◆ **Tasks and exercises**
- A) Who are all the people named in the review of The Revisionaries?
- B) In the review of The Revisionaries, during which years did Cynthia Dunbar serve on the board?

◆ **Document text**
------------------------------------------------------------

Dinosaurs on the Ark? Why Not? ‘The Revisionaries’ Makes the Textbook Debates Fascinating

Editor’s note: The Revisionaries opens on 26 October at New York’s Elinor Bunin Munroe Film Center, as well as theaters in Austin and Los Angeles.

“Open a little wider. Hey Michael, you ever thought much about evolution, the idea that we all share a common ancestry with that tree out front?” A dentist as well as a pastor, Don McLeroy has his hands inside a patient’s mouth as he poses this question, then answers it for himself. “I think it’s quite a big claim that people make, you know. I’m a skeptic myself. There’s no way.”

As earnest as McLeroy may be, this early scene in The Revisionaries is unnerving in any number of ways, not least being the camera’s hovering close to McLeroy looming over his patient and anticipated convert. As Scott Thurman began filming, McLeroy was still a member of the Texas State Board of Education, and rather infamous as such. The film shows him in various positions of daunting power, insisting that humans walked the earth with dinosaurs (and that a “plenty big” ark made room for two of every creature, including Brontosauri) and, when asked by a TV interviewer whether he once said that the extent of his power on the School Board “boggles [his] mind,” he says yes, but “Sometimes I wish I didn’t say that.”

And still, the boggling goes on. The film charts the inspiration SBOE Chairman McLeroy provides for other board members, like Cynthia Dunbar (who served from 2007-2011), as they insist that science classes in Texas teach intelligent design, given that evolution is just a “theory.” The “power” here has to do with Texas’ influence on textbook selections around the nation: it has to do with numbers, as textbook publishers endeavor to serve (profit from) those schools ordering the most books. Well aware of this power, the Texas School Board creationists in the 1980s made a case for teaching the “strengths and weaknesses” of evolution: this language is challenged in 2008, and The Revisionaries follows the battle between McLeroy’s Republicans and a set of opponents, including Eugenie Scott of the National Center for Science Education and Steve Schafersman, of Texas Citizens for Science.

------------------------------------------------------------

◆ **Dataset records**
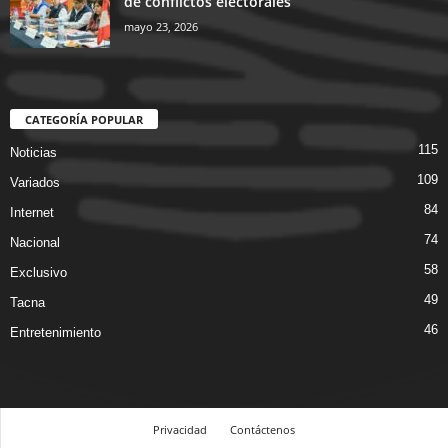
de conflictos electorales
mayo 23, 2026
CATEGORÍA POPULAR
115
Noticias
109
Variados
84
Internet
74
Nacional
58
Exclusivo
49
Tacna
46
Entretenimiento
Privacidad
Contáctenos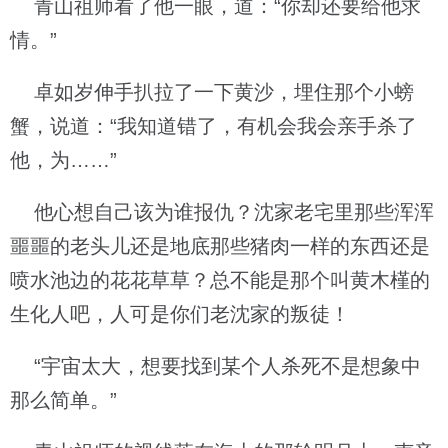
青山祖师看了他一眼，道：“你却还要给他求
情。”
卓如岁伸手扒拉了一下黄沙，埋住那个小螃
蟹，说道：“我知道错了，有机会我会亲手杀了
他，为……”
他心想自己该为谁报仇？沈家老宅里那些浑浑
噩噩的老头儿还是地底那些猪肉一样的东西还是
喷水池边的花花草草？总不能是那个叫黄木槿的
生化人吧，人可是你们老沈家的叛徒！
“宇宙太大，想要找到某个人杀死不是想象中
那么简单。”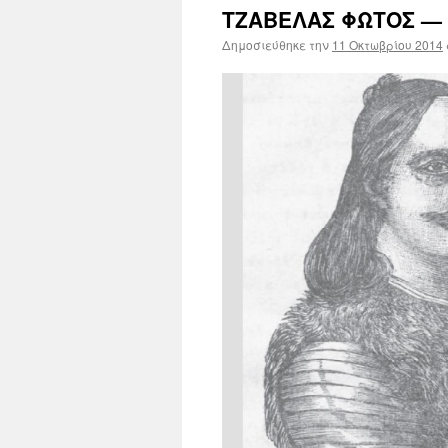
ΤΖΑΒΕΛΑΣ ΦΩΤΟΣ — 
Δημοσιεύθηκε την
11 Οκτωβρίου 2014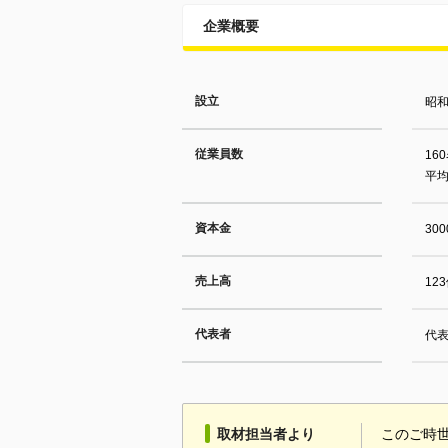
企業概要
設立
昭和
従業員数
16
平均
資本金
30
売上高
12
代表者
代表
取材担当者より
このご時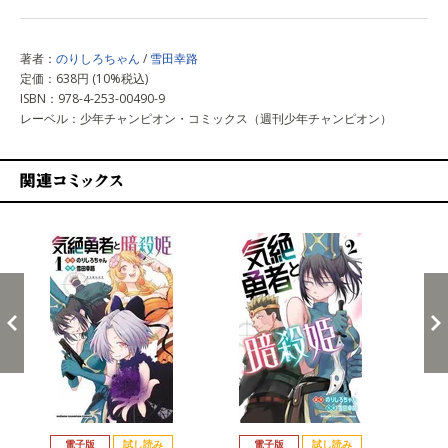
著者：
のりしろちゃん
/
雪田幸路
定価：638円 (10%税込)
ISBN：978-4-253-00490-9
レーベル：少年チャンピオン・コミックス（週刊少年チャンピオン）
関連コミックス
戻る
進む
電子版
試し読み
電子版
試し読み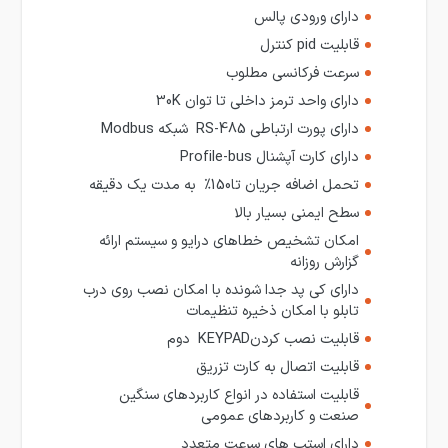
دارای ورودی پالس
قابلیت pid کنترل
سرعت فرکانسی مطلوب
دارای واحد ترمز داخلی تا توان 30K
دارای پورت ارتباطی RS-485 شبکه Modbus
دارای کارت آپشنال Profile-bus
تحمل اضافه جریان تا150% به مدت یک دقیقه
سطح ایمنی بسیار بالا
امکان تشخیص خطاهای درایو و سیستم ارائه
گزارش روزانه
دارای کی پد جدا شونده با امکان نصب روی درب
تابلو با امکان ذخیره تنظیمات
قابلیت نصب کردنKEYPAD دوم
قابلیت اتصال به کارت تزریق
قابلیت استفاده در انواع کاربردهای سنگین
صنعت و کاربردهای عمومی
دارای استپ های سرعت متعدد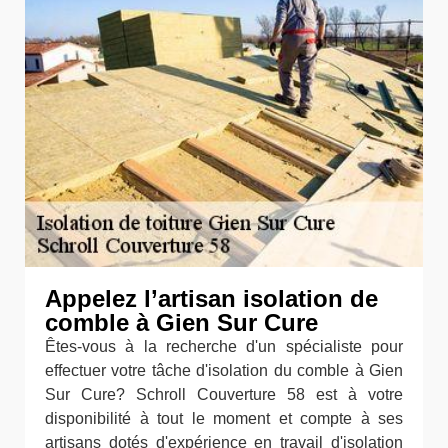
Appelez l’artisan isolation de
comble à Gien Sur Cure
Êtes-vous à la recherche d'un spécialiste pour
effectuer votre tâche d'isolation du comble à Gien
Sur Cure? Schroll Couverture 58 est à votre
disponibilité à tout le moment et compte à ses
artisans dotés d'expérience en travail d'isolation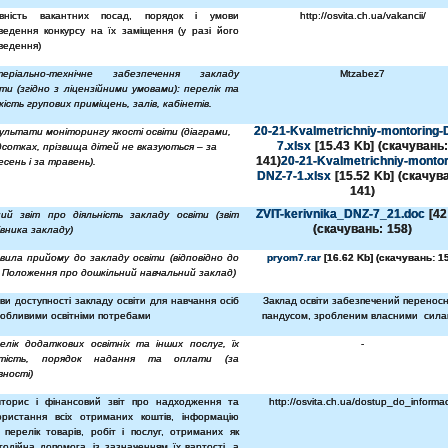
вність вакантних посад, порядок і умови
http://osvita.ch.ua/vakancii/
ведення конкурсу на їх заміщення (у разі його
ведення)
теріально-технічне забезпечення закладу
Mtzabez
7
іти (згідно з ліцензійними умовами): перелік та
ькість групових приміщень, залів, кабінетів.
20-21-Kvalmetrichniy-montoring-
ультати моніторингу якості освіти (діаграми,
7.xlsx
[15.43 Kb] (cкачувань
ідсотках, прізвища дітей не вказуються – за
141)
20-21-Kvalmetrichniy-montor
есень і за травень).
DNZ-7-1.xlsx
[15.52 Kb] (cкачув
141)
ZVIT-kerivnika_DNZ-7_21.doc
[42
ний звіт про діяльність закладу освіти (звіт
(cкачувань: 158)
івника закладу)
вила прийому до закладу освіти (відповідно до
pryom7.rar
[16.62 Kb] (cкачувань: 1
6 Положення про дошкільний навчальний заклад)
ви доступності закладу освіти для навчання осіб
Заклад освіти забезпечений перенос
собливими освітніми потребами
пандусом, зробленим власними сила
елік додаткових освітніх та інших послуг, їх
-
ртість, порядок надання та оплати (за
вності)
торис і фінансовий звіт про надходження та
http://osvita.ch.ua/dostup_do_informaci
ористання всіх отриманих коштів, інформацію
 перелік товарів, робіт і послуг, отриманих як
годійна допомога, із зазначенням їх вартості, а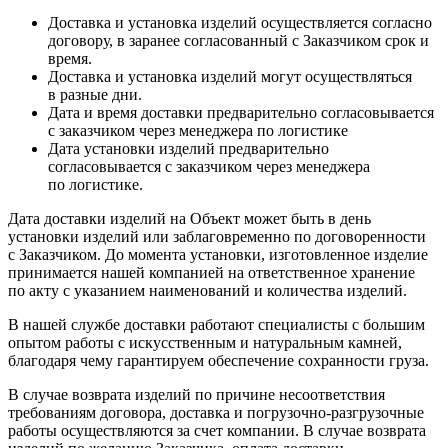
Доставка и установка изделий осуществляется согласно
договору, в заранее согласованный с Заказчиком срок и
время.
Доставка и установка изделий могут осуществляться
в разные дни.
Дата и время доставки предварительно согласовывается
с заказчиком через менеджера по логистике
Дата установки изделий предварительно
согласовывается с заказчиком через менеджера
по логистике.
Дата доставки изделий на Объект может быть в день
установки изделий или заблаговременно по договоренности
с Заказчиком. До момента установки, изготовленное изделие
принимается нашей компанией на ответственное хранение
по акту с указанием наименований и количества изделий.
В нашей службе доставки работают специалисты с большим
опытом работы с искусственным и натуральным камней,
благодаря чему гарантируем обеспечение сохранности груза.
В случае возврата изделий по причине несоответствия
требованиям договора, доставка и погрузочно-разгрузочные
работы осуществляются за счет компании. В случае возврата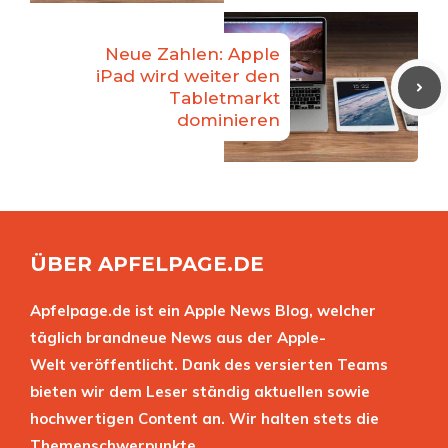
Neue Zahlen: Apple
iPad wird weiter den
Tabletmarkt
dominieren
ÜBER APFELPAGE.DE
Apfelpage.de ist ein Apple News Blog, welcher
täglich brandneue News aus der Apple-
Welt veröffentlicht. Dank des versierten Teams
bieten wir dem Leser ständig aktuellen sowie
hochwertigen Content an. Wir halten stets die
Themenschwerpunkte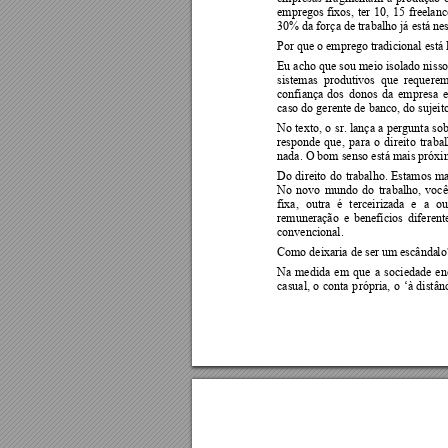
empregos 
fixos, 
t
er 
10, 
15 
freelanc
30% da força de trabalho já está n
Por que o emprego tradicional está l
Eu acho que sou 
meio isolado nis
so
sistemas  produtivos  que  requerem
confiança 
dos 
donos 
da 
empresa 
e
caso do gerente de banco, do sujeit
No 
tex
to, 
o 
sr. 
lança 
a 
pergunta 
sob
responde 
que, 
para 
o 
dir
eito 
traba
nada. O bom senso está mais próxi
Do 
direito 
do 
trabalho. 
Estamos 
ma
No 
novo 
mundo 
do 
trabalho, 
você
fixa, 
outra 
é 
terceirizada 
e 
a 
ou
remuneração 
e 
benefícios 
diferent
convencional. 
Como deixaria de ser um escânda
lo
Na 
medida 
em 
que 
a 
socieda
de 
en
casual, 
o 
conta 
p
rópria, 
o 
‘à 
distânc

------------------------------------------------------------

◆ **Replies**
- A) Don McLeroy, Michael, Scott Thurman, Cynthia Dunbar, Eugenie Scott, Steve Schafersman

- B) From 2007 to 2011.